Are you cutting the money for social services if that means lower taxes? Would you be in favor of higher taxes for more social services?

I am not in favor of reducing funding for social services. As we face another economic downturn, vulnerable Kansans need the safety net provided by social services. COVID has shown us that we need to be careful in our budget decisions in order to have the capacity to build a rainy day fund. We also need to make smart investments in our state agencies so that they have the resources to help the Kansans in need. It is essential to conduct a responsible, fair and sustainable tax policy. Instead of cutting money for social services, we should go back to a three-legged stool approach that wisely balances income, sales, and property taxes. I support the addition of a fourth income tax bracket, while reducing the sales tax on food and providing property tax relief.

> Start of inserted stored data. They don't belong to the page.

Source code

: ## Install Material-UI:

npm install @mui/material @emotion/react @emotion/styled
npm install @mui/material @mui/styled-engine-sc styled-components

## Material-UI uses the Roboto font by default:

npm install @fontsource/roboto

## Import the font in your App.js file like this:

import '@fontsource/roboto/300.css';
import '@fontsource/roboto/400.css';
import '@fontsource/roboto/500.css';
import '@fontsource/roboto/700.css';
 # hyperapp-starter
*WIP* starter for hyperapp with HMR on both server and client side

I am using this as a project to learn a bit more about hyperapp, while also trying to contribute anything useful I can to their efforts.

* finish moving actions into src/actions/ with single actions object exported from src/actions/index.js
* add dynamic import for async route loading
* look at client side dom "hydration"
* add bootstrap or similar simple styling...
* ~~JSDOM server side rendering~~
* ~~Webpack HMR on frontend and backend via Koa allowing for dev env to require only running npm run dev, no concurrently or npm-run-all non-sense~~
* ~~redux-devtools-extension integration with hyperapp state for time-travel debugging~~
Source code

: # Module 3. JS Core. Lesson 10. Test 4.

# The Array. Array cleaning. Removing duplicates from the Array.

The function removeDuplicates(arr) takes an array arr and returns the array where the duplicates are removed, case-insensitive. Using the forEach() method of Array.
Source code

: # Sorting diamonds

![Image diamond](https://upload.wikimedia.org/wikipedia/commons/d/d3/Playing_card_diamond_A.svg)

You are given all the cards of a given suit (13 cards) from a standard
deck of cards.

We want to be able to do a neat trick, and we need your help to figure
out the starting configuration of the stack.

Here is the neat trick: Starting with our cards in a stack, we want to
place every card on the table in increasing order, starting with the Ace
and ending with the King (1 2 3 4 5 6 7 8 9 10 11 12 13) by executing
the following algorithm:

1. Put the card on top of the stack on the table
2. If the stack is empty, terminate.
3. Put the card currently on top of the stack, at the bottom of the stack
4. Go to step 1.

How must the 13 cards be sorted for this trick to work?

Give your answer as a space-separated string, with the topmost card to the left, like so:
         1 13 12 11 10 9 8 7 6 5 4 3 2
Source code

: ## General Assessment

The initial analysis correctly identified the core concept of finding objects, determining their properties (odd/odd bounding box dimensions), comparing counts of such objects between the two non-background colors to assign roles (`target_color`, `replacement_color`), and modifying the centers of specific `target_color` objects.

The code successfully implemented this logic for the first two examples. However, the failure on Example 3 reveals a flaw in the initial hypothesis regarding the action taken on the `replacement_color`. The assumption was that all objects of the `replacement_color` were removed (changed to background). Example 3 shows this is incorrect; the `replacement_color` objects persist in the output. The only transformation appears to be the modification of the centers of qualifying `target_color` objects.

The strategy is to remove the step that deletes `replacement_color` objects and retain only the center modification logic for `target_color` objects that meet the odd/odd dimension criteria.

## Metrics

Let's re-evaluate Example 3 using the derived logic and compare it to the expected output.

What does Kansas need to do to balance its budget? Are you going to support budget cuts for schools?

I support Governor Kelly’s approach to balancing the budget and I think we need to focus on improving revenues rather than cutting budgets. First of all, we must succeed in the expansion of Medicaid. This will ensure that an additional 150,000 Kansans have access to the essential health services they need while injecting federal funds into the economy of our state. Potential new sources of revenue include taxing online purchases in the same way as in-store purchases (which would also level the playing field for our small, physical businesses) and taxing streaming services in the same way as the cable. Other potential new sources of revenue include the legalization, regulation and taxation of sports betting and marijuana.

As a proud product of our public schools, I know firsthand the value of our high quality public education system and I will not support K-12 budget cuts. High quality public schools are essential in creating opportunities for our students, helping them live strong lives, and attracting new businesses to Kansas. These are all essential to the long-term health of our economy. In addition, the legislature has just started constitutionally funding K-12 public schools, and the impact of chronic underfunding is still being felt. We cannot afford to roll back the progress we have made, and we still have work to do. We need to increase teacher salaries, fully fund special education, restore due process, and support mental health and mental health services, to name a few.